Nicola Scapinello

Profilo

Da gennaio 2016 lavoro presso il Gruppo Squassabia in qualità di interior designer.
Il mio percorso formativo e il mio lavoro appartengono da sempre al campo dell’architettura, dell’interior design e del graphic design.

Il design secondo me e perché mi piace questo lavoro:
Per me il design rappresenta la sede figurata in cui si compie un armonico connubio di tre fattori: immaginazione, razionalità e cultura.
Il processo creativo prende le mosse da un’intuizione dettata dall’immaginazione e si sviluppa passando attraverso una fase analitico-razionale nella quale l’immagine di partenza viene sottoposta ad un procedimento di razionalizzazione volto a forgiare un oggetto d’uso quotidiano nel quale coesistano a un tempo praticità ed estetica; elementi, questi ultimi, ai quali un designer non può e non deve in alcun modo assegnare individualmente una priorità assiologica poiché, nel mondo del design, forma e sostanza convivono in un rapporto di perfetta complementarità.

Il contenuto estetico e l’orientamento metodologico del processo creativo condizionano, e al contempo sono condizionati, dal sostrato culturale sul quale si innestano rendendo manifesto il rapporto di interdipendenza che caratterizza il design e le idee estetiche dominanti della coeva società.
Ecco allora che il processo creativo, inevitabilmente legato allo zeitgeist, possiede l’intrinseca capacità di imprimere sulla società nuove idee estetiche, ridefinendo di volta in volta i contorni e i limiti dell’orizzonte culturale nel quale agisce.

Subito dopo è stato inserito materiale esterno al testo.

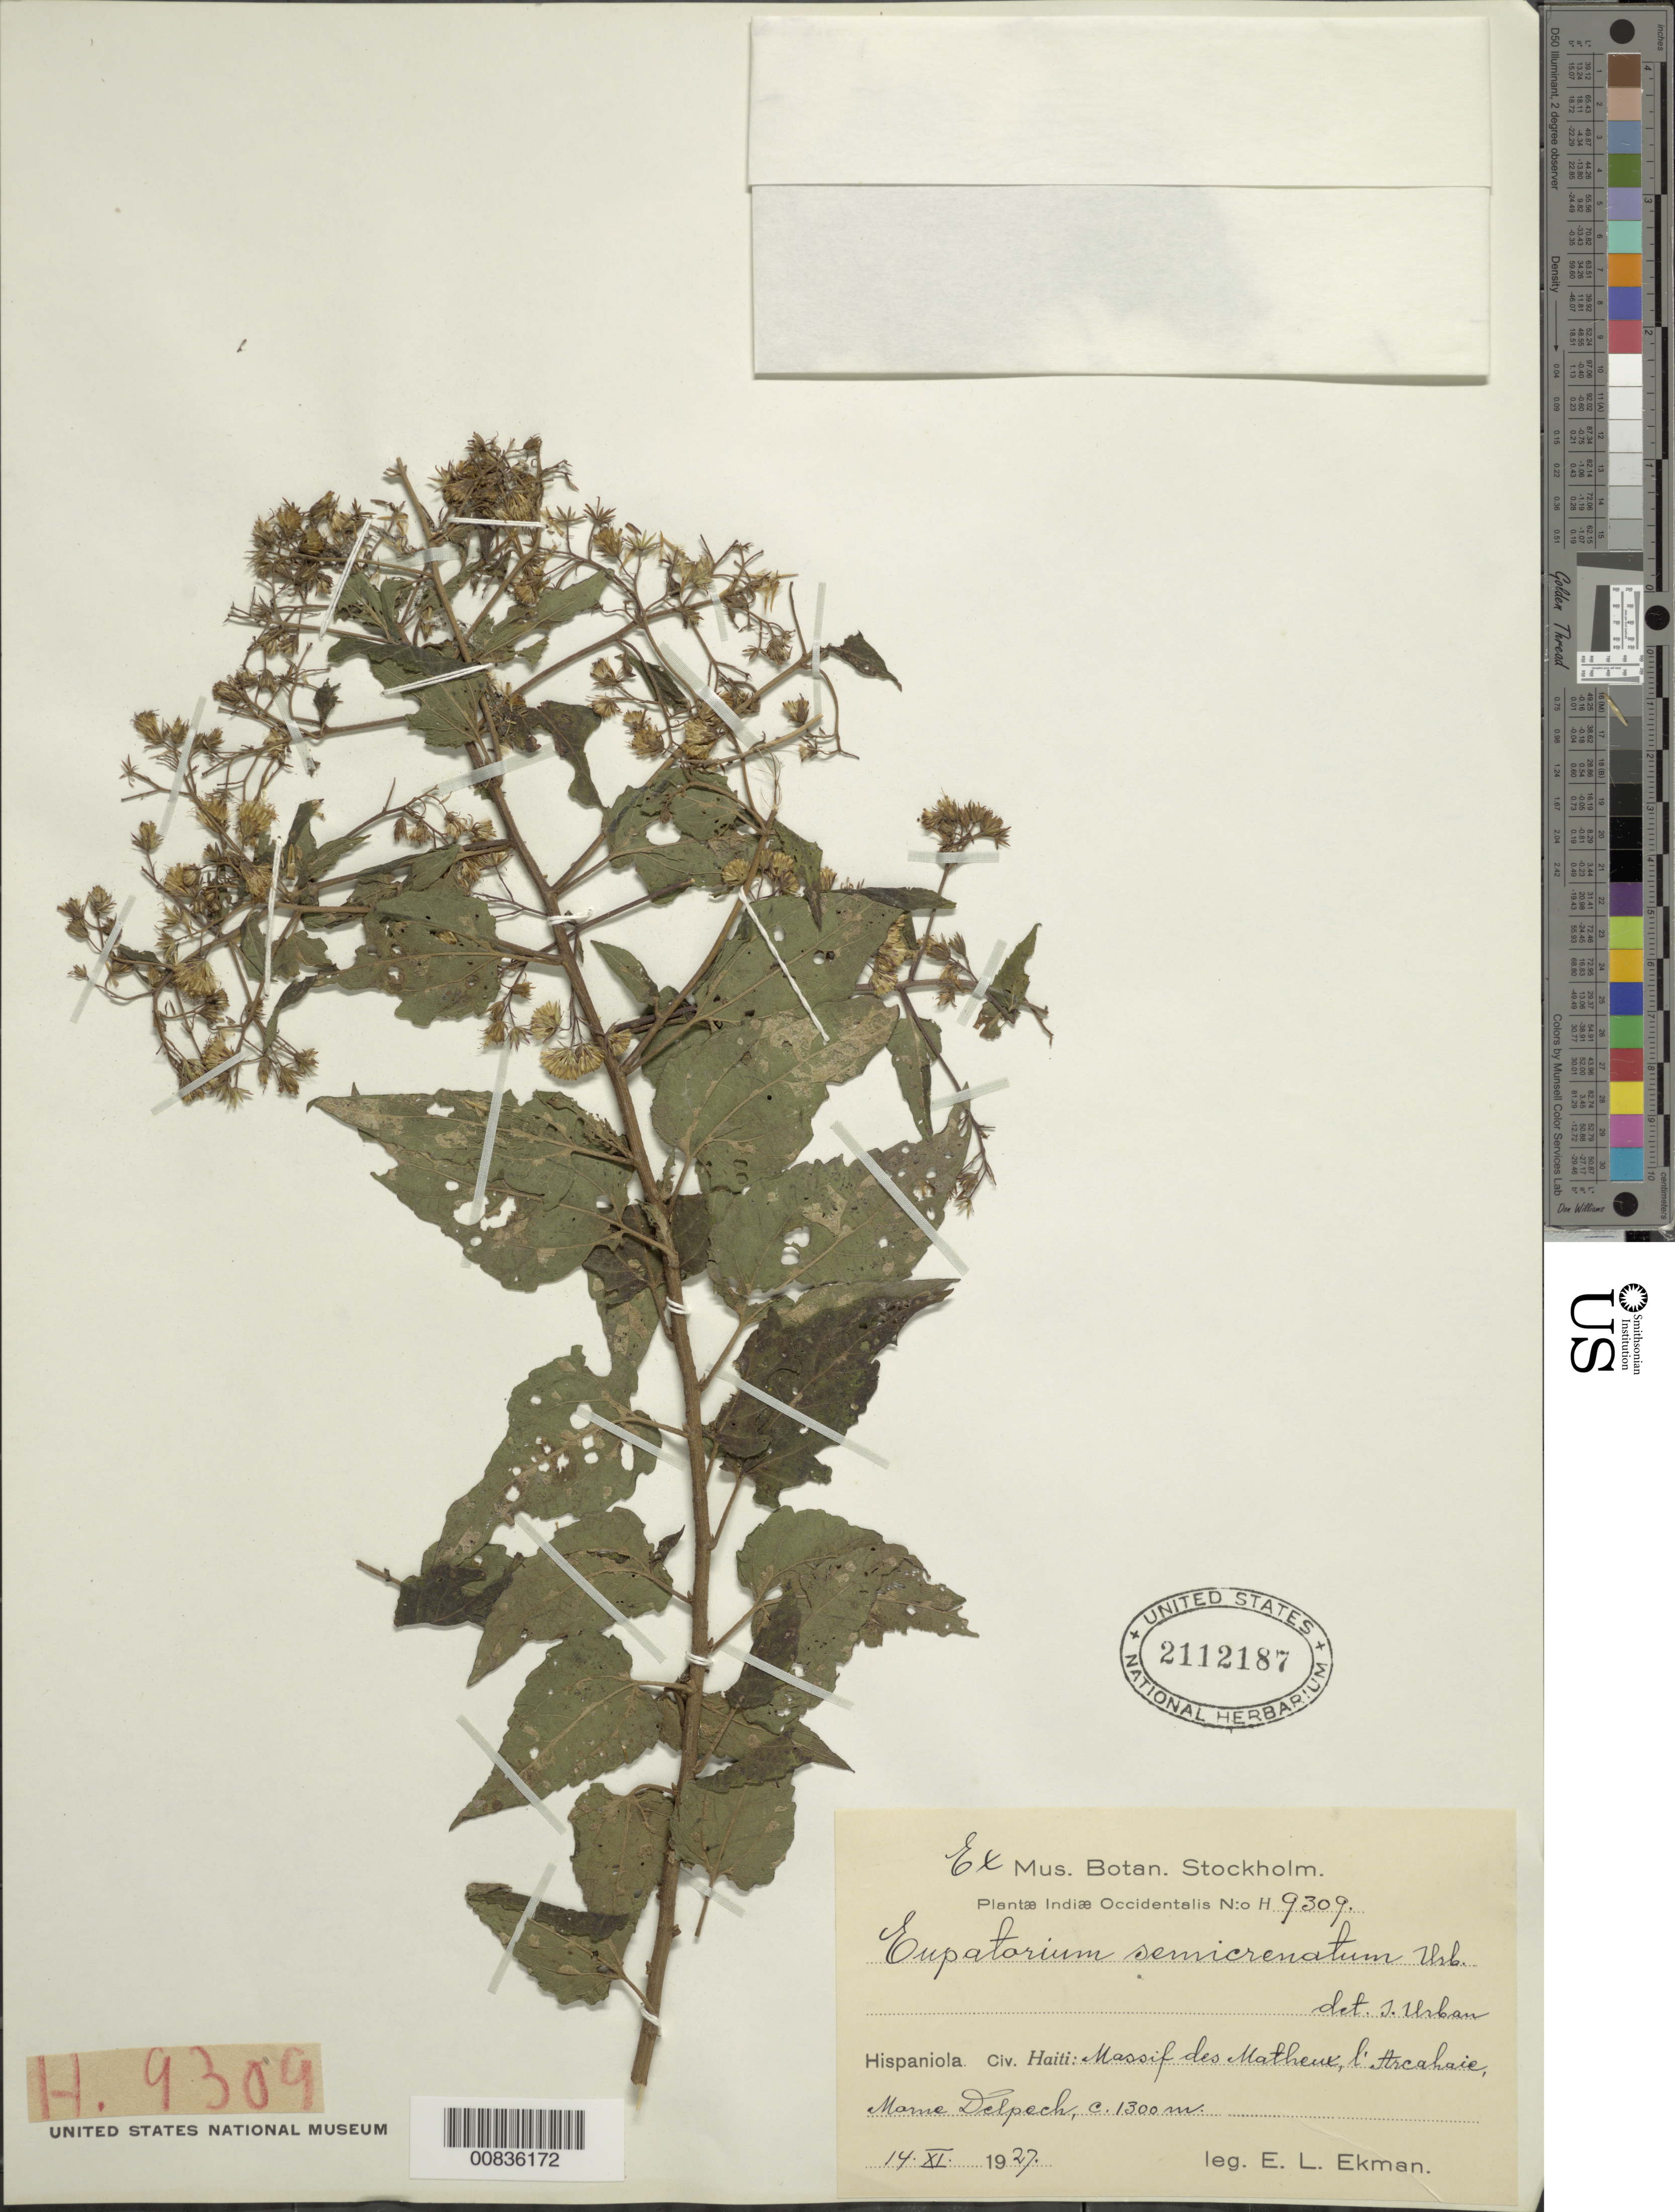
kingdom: Plantae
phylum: Tracheophyta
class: Magnoliopsida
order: Asterales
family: Asteraceae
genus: Koanophyllon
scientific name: Koanophyllon semicrenatum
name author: (Urb.) R.M. King & H. Rob.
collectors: E. L. Ekman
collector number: H 9309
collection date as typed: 14 Nov 1927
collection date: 1927-11-14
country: Haiti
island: Hispaniola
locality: Massif des Matheux, l'Arcahaie, Morne Delpech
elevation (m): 1300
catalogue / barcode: US 2112187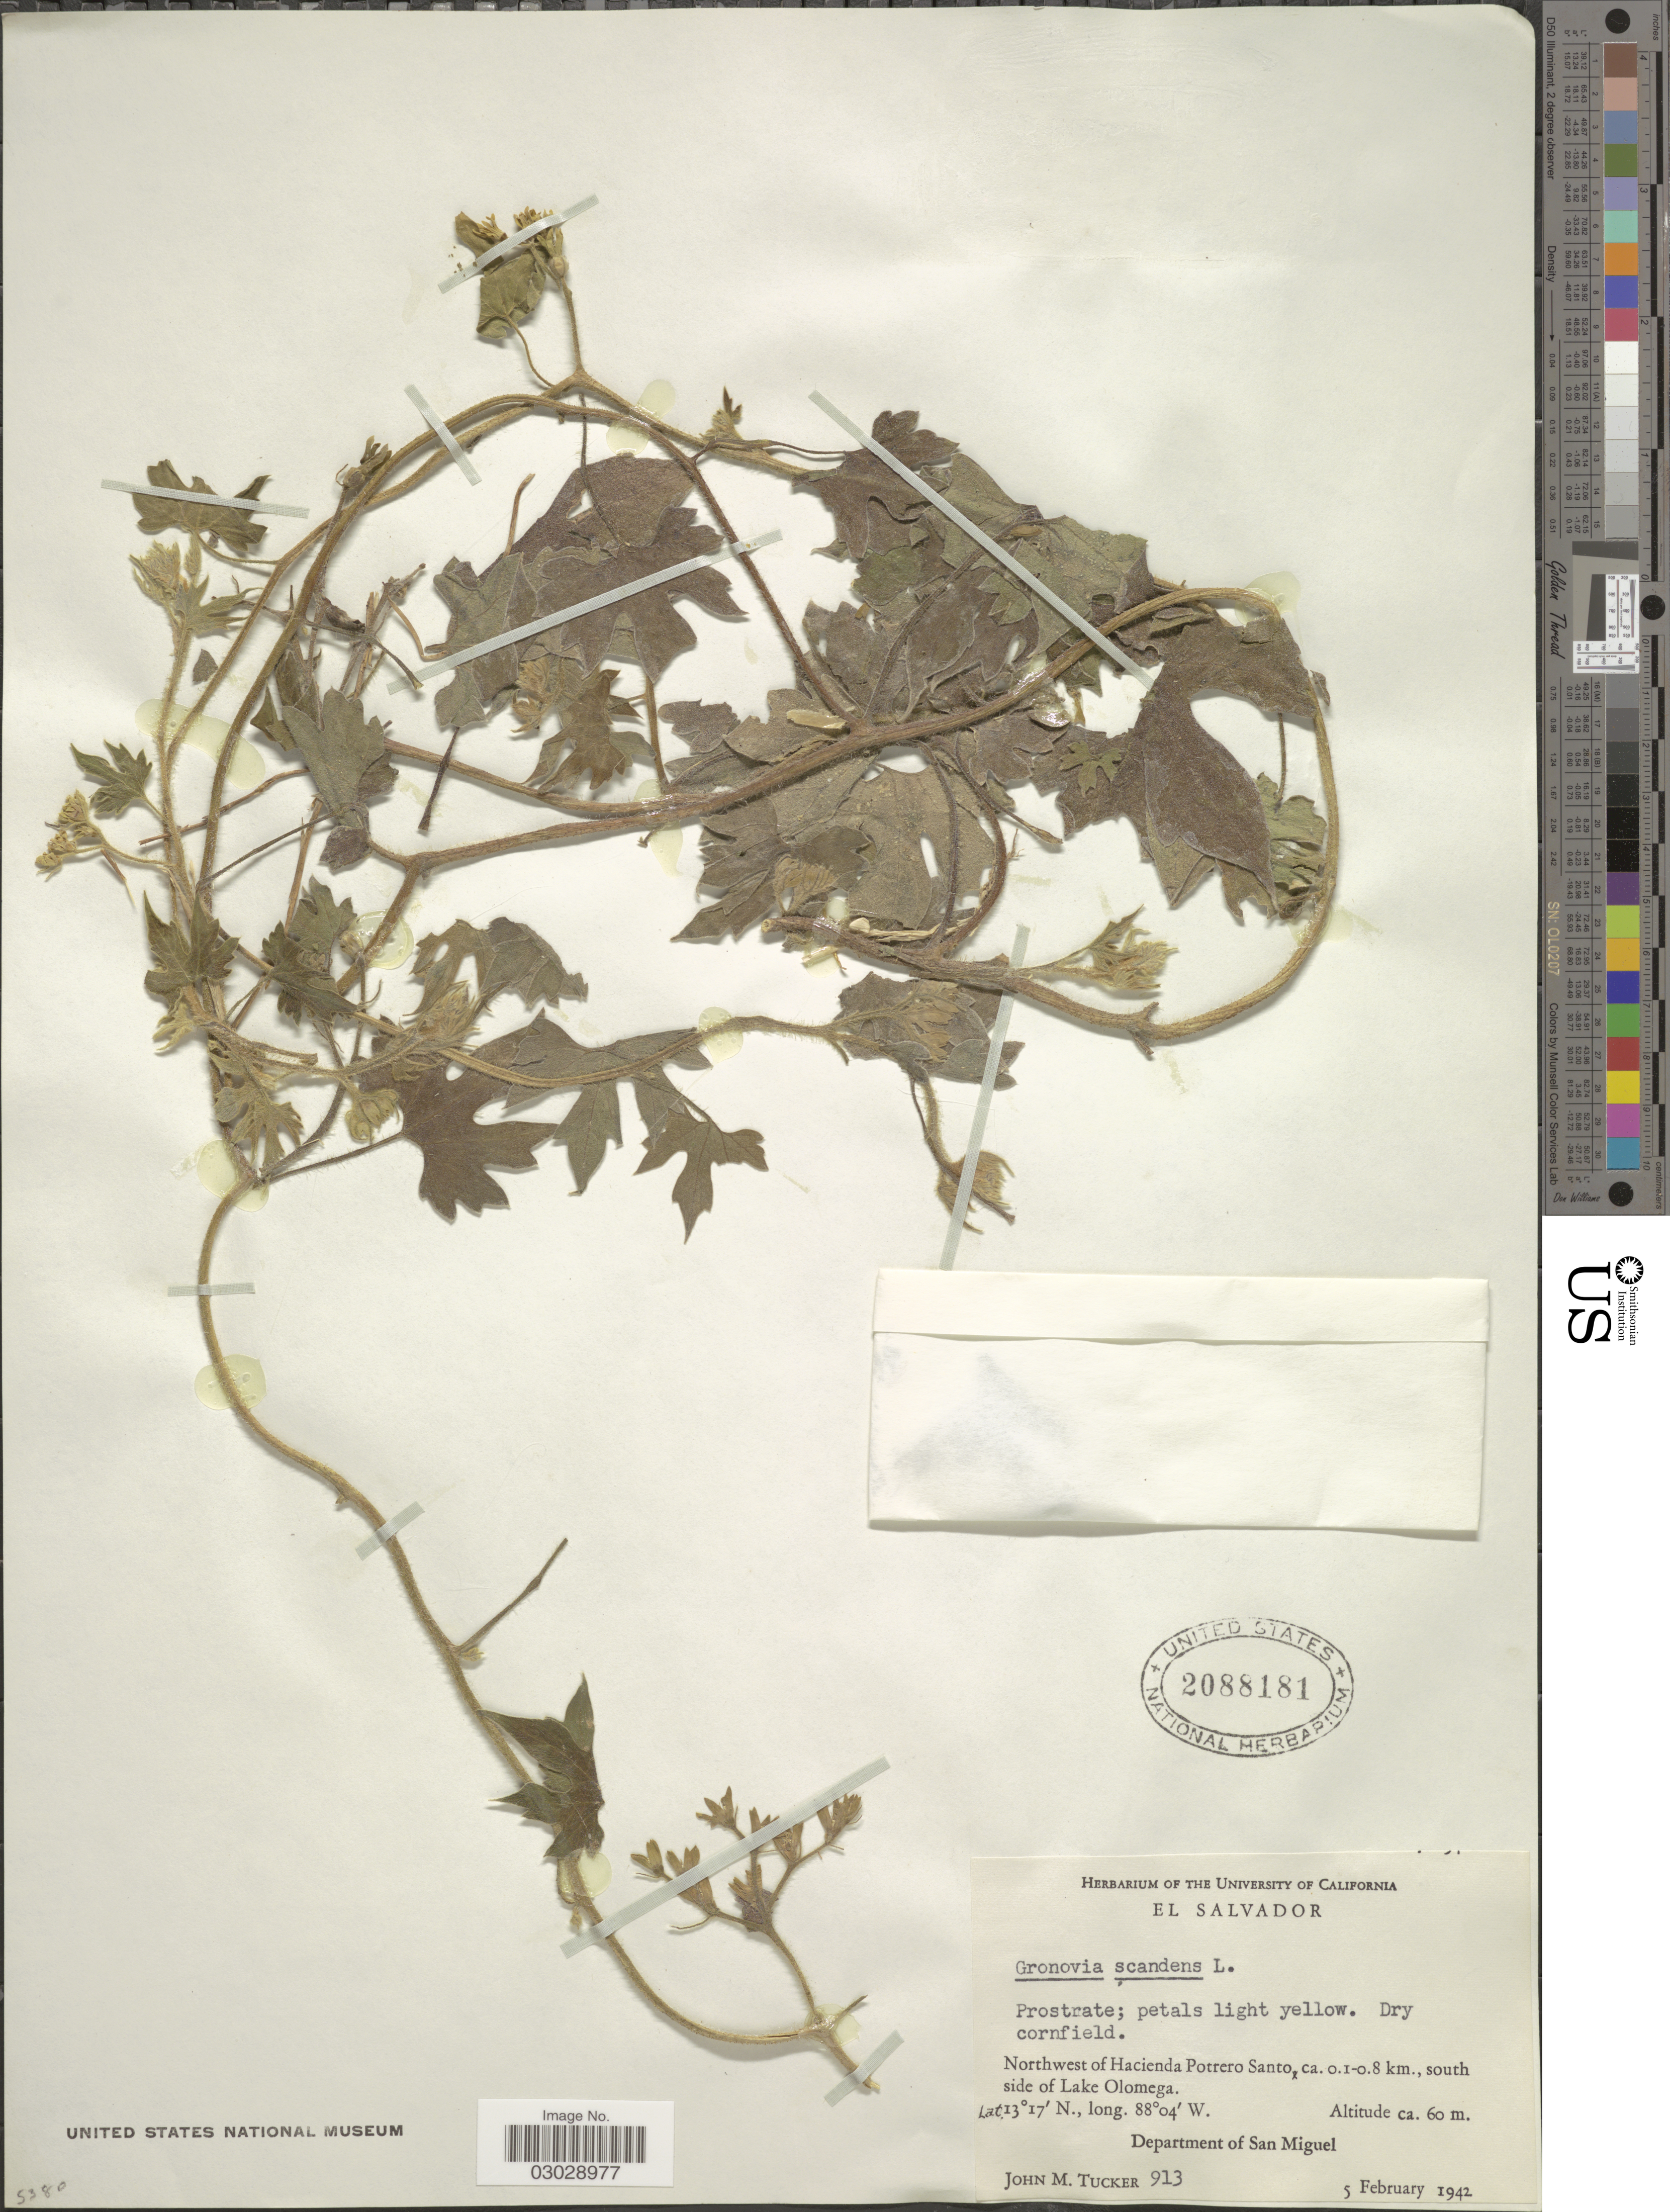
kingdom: Plantae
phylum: Tracheophyta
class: Magnoliopsida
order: Cornales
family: Loasaceae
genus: Gronovia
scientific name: Gronovia scandens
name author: L.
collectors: J. M. Tucker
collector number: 913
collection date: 1942-02-05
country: El Salvador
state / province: San Miguel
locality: Northwest of Hacienda Potrero Santo, ca. 0.1-0.8 km., south side of Lake Olomega. Department of San Miguel.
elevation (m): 60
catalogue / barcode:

L’analisi del procedimento creativo contiene in nuce gli elementi del design che più amo e che mi legano intimamente a questo lavoro. In primo luogo trovo appagante la possibilità di operare una sintesi tra due facoltà affatto eterogenee quali l’immaginazione e la ragione, entrambe risorse preziose e gratificanti dello spirito umano, ma che, avulse dalla sfera artistica, risultano incapaci di cooperare in vista del medesimo fine. In secondo luogo amo la possibilità di fare parte di un meccanismo che viene costantemente permeato dai più disparati impulsi culturali e che al tempo stesso possiede la forza di definire sul piano pratico il modo di vivere delle persone.

La natura avventizia dell’idea di bellezza delinea l’essenza del designer, la quale altro non è che incessante sforzo creativo asintoticamente proteso alla ricerca di una cangiante perfezione estetica.